Quem não semeia, não colhe

Os cenários fazem-se entre estes protagonistas. Aqueles a quem a política se destina olham desconfiados à espera. Talvez aguardem pelos que lhes “ofereçam” mundos e assim não tenham que se esforçar, como se tal fosse possível.

A pandemia tem contribuído para que a política se encaixe cada vez mais nos meandros de parte dos órgãos de soberania. Já muito da intermediação da política tinha passado para os media, virando comunicacional e perdendo bastante da ligação direta aos cidadãos.

Se antes da eclosão da pandemia a participação cidadã já era reduzida, esporádica e de pouca intensidade, incluindo nos movimentos sociais mais aguerridos, como no caso sindical, entretanto, diminuiu com as limitações óbvias de caráter sanitário.

A distância entre a cidadania e a política aumentou.

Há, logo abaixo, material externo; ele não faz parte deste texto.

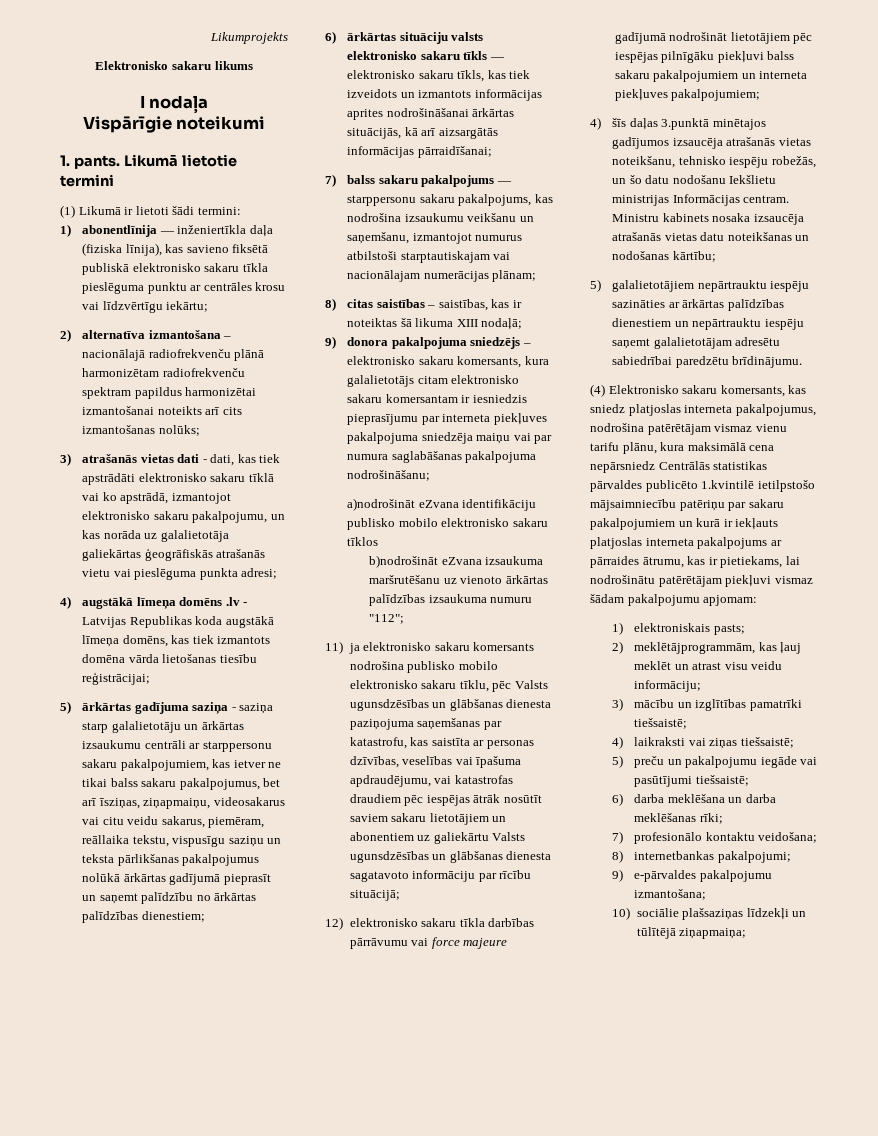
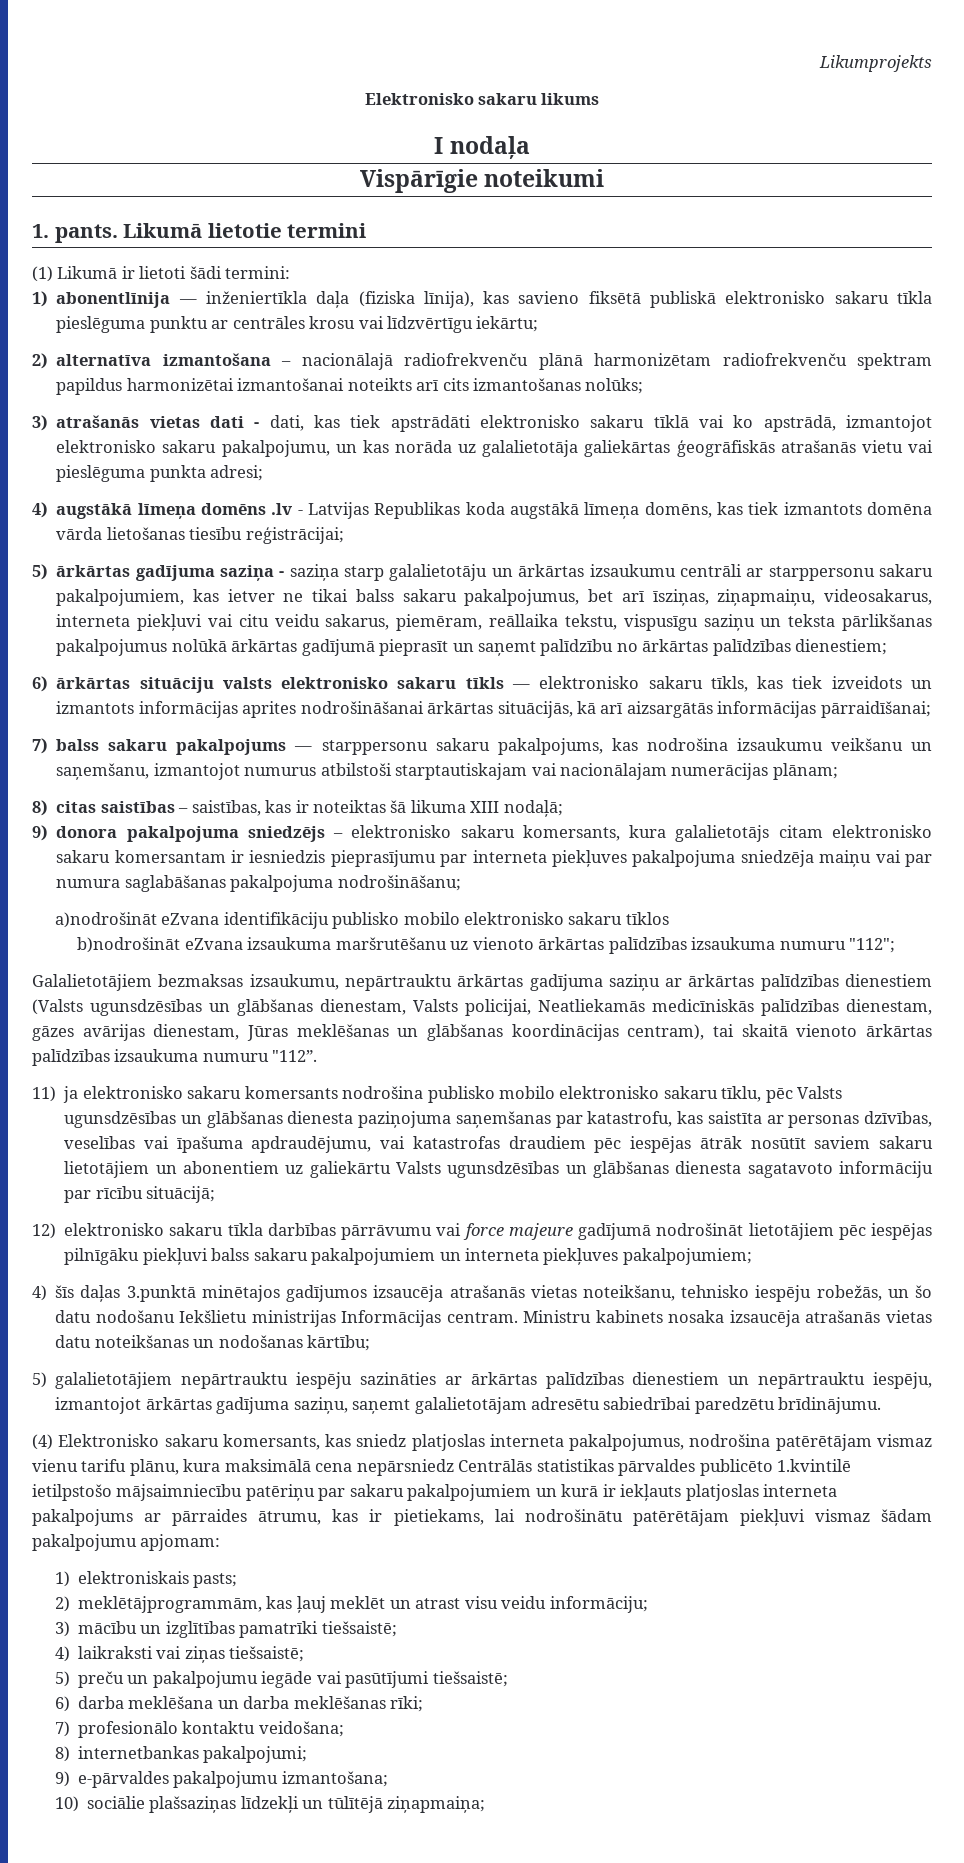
[213,797,285,806] videosakarus -> [823,589,932,605] [56,614,203,631] videosakarus, interneta piekļuvi
(405, 619) none -> [32,974,932,991] [32,999,932,1016] [32,1024,932,1041] [32,1049,318,1066] // Galalietotājiem bezmaksas izsaukumu, nepārtrauktu ārkārtas gadījuma saziņu ar ārkārtas palīdzības dienestiem (Valsts ugunsdzēsības un glābšanas dienestam, Valsts policijai, Neatliekamās medicīniskās palīdzības dienestam, gāzes avārijas dienestam, Jūras meklēšanas un glābšanas koordinācijas centram), tai skaitā vienoto ārkārtas palīdzības izsaukuma numuru "112”.
[764,319,804,330] iespēju -> [873,1372,932,1389] [55,1397,348,1414] iespēju, izmantojot ārkārtas gadījuma saziņu,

Erradamente, a perceção que os cidadãos têm acerca do futuro é de descrença. É um fenómeno complexo e contraditório. Desconfiam, mas não rompem com as opções eleitorais que geram esse estado de alma; falta a coragem social.

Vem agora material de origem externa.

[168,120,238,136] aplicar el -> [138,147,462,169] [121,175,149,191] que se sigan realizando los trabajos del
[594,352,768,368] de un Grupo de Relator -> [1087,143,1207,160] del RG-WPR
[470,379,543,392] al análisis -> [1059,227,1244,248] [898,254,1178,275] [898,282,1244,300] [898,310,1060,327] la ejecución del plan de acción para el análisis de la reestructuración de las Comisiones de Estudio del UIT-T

A crueza dos desafios faz ainda muita gente pender para o lado dos que apregoam o populismo de extrema-direita, embora saídos do sistema que dizem ser a vergonha. Nasceram e medraram no que chamam pântano e agitam bandeiras que geram oportunismos sociais nos desesperados e ou atingidos. Entre o levantarem-se e a raspadinha jogam nesta última.

Ao mesmo tempo, a revolução das mil fantasias tecnológicas fecha-nos para a realidade. Um clique, uma passagem dos dedos e eis que tudo está no ecrã. Falta a consciência da importância do relacionamento dos seres humanos.

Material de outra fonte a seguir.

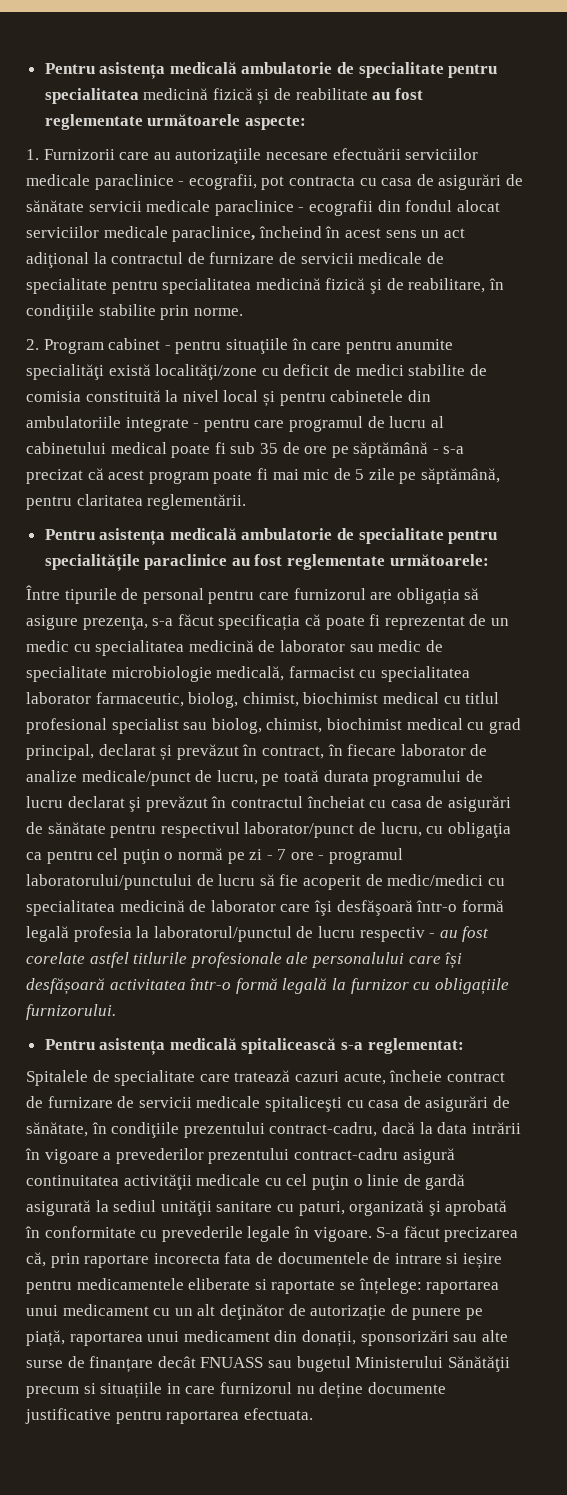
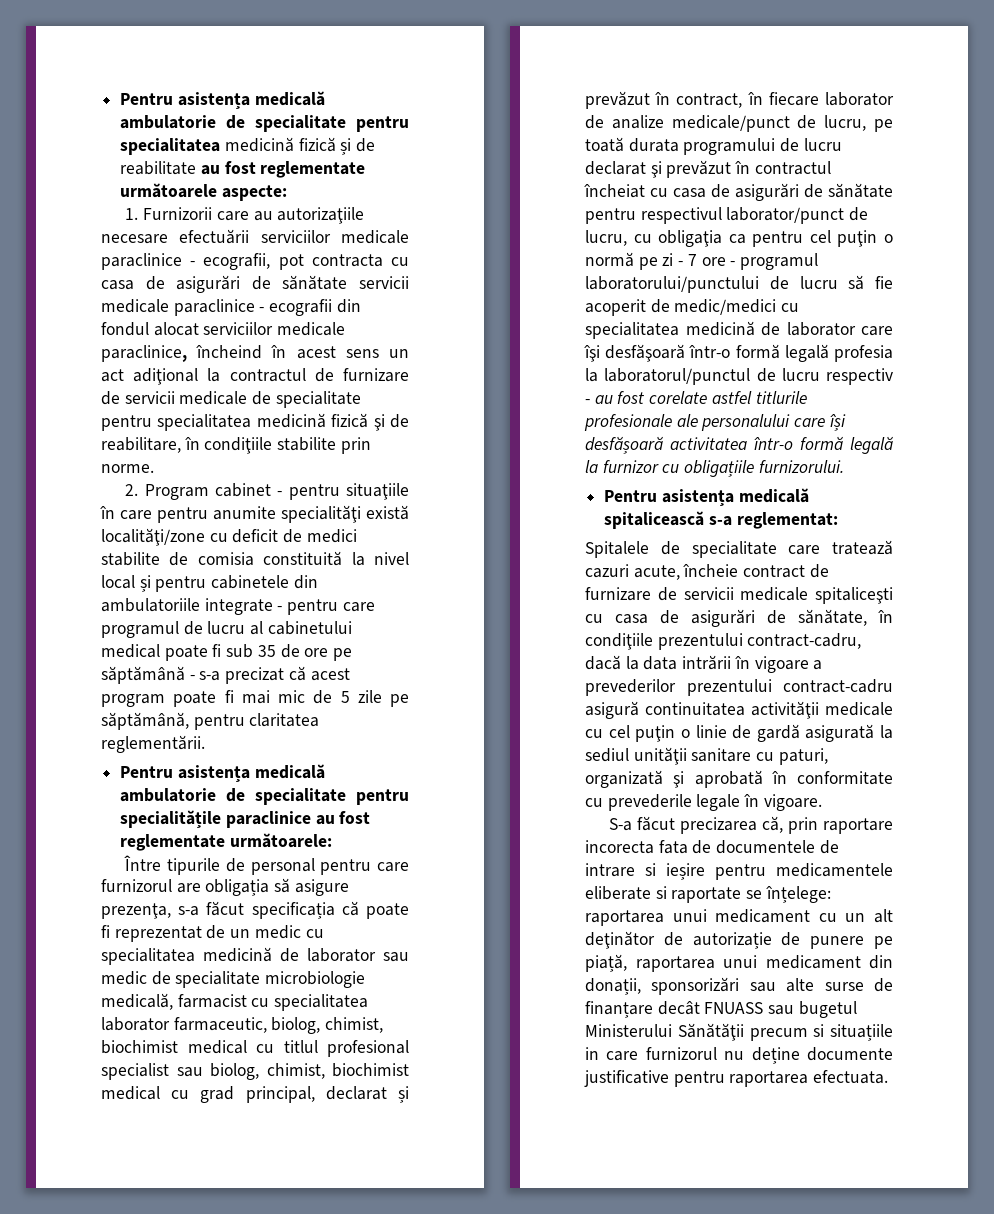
(372, 1234) none -> (822, 802) //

Estoutro confinamento no mergulho virtual despido do encanto ou desencanto próprio da aprendizagem da socialização agrava o outro, reduz possibilidades transformadoras.

A política, neste contexto, torna-se ainda uma arte de maiores dificuldades para a democracia enquanto sistema e fica mais facilmente à mercê dos que a pretendem amordaçar. Quanto mais os cidadãos se afastarem da política, mais esta empobrecerá. O próprio valor da palavra se reduz, sendo a palavra o que nos distingue dos outros animais.

Assistimos ao diferendo entre a AR, o Governo e o PR. Parece que tudo se passa ali, entre aqueles atores, mais uns tantos comentários dos dirigentes partidários nos media.

Marcelo parece pretender deixar Costa à mercê do decidido na AR. Costa entende que o diploma viola a Constituição. Afinal, a convergência estratégica não se verifica neste caso, a mesma que levou Costa na Autoeuropa a lançar a candidatura de MRS. Este sobreleva a importância da estabilidade contra o que designa de duas crises – sanitária e social –, tentando esconder que a sua posição acrescenta combustível ao conflito institucional. Marcelo deixou o governo minoritário mais só. Joga outro jogo. Já não poderá ser candidato.

Talvez o PS não tenha interiorizado que sem acordos tácitos ou expressos com as esquerdas não pode governar, salvo se virar o azimute.

Marcelo é um político hábil, batido, endurecido por mil batalhas e tem em mente algo. A espera é uma arte.

O PSD votou com as esquerdas; há eleições em outubro, precisa de muito mais do que o que tem feito. Procura nas camadas médias mais necessitadas apoios eleitorais.

As esquerdas reclamam mais apoios aos atingidos duramente pela crise. Se há dinheiro para o Novo Banco, por que não pode haver para quem está totalmente desamparado?

Os cenários fazem-se entre estes protagonistas. Aqueles a quem a política se destina olham desconfiados à espera. Talvez aguardem pelos que lhes “ofereçam” mundos e assim não tenham que se esforçar, como se tal fosse possível.

Neste mar alto de tantos jogos talvez saiam vencedores os manobristas. Só a intervenção dos cidadãos quebraria este risco.